[Object transformation records]
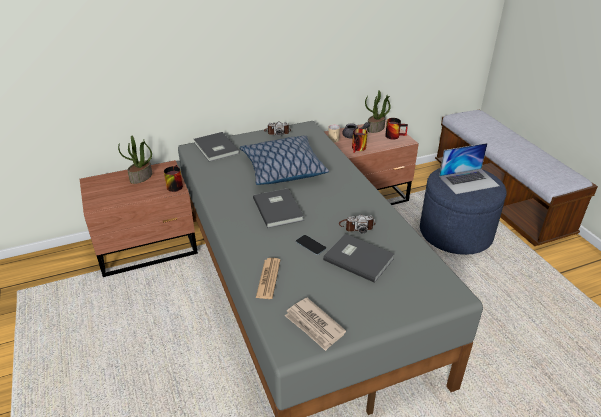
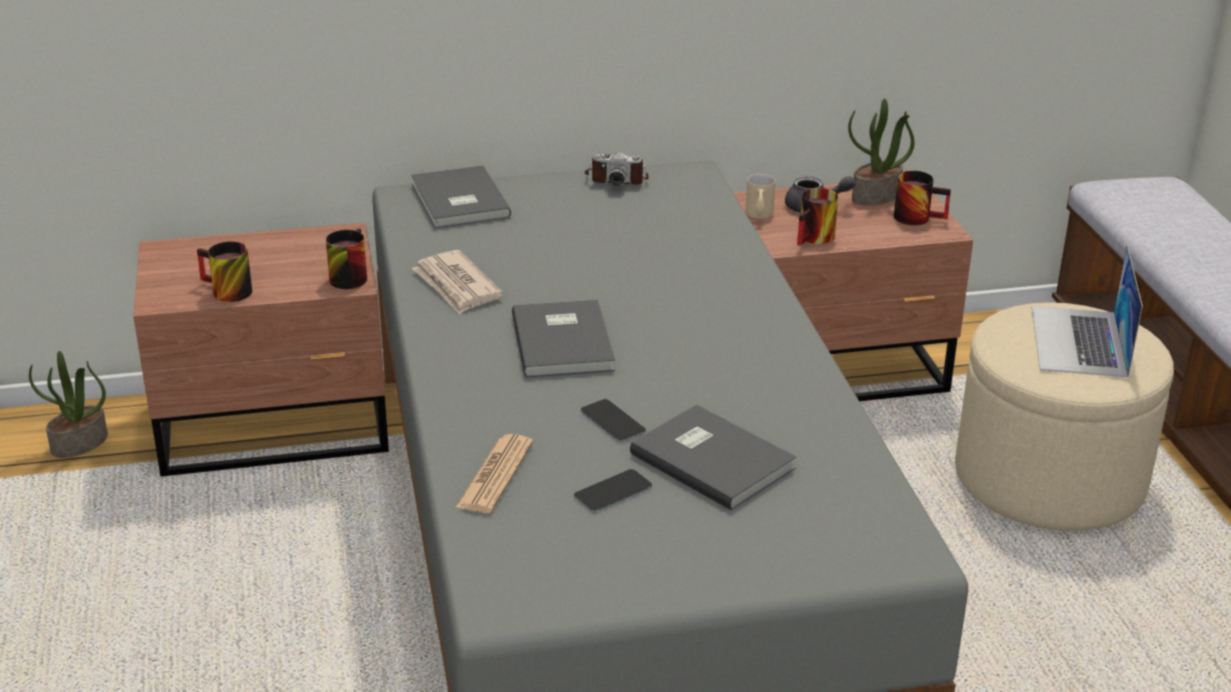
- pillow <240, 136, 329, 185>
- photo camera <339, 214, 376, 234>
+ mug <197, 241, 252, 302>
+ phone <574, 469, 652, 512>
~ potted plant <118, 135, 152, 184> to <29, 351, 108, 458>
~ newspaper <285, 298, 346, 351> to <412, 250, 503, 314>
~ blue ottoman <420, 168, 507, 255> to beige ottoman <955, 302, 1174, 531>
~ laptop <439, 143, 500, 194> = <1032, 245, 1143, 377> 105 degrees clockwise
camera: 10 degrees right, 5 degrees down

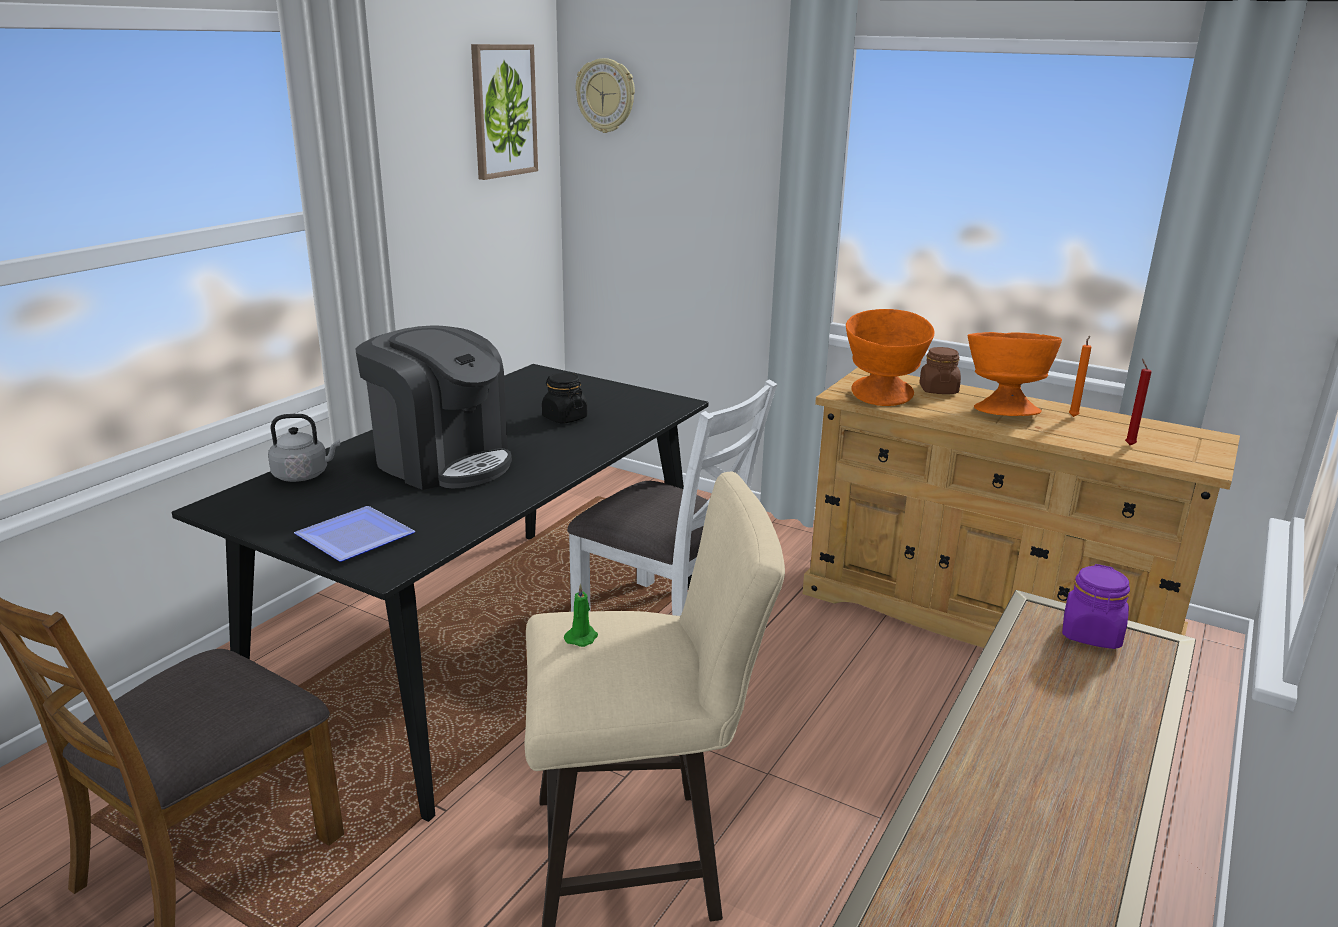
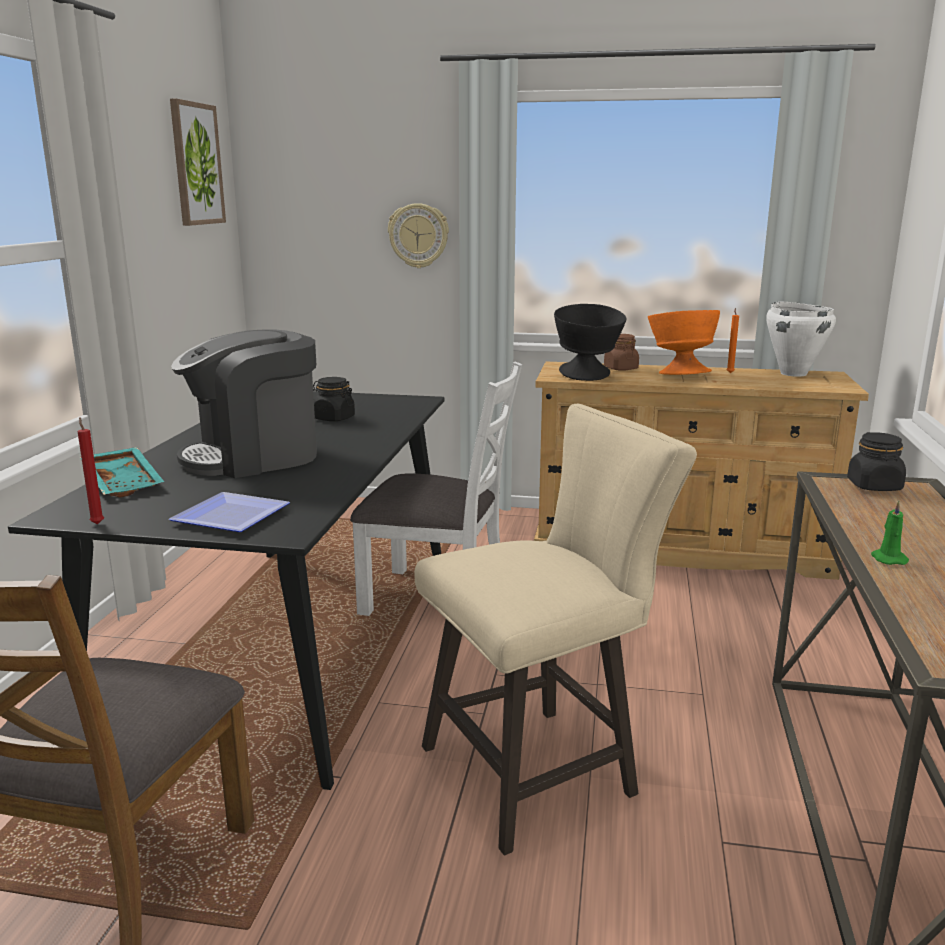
+ white cooking pot <766, 302, 836, 377>
~ green candle <564, 584, 598, 647> to <871, 500, 909, 565>
~ wall clock <576, 58, 635, 133> to <388, 203, 449, 268>
~ red candle <1125, 359, 1152, 445> to <78, 417, 104, 524>
~ grey kettle <268, 414, 340, 482> to turquoise tray <80, 447, 164, 498>
~ orange bowl <846, 309, 934, 406> to black bowl <554, 304, 626, 381>
~ purple jar <1062, 564, 1130, 649> to black jar <847, 432, 906, 491>
~ coffee machine <355, 325, 512, 490> = <171, 329, 317, 478> 135 degrees clockwise
camera: 20 degrees left, 5 degrees down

- **Problem details**: Using only the entries above, output the line with "- photo camera <339, 214, 376, 234>", the line with "302, 1174, 531>", and all lines between them, exactly as they stand.

- **Reply to the task**:
- photo camera <339, 214, 376, 234>
+ mug <197, 241, 252, 302>
+ phone <574, 469, 652, 512>
~ potted plant <118, 135, 152, 184> to <29, 351, 108, 458>
~ newspaper <285, 298, 346, 351> to <412, 250, 503, 314>
~ blue ottoman <420, 168, 507, 255> to beige ottoman <955, 302, 1174, 531>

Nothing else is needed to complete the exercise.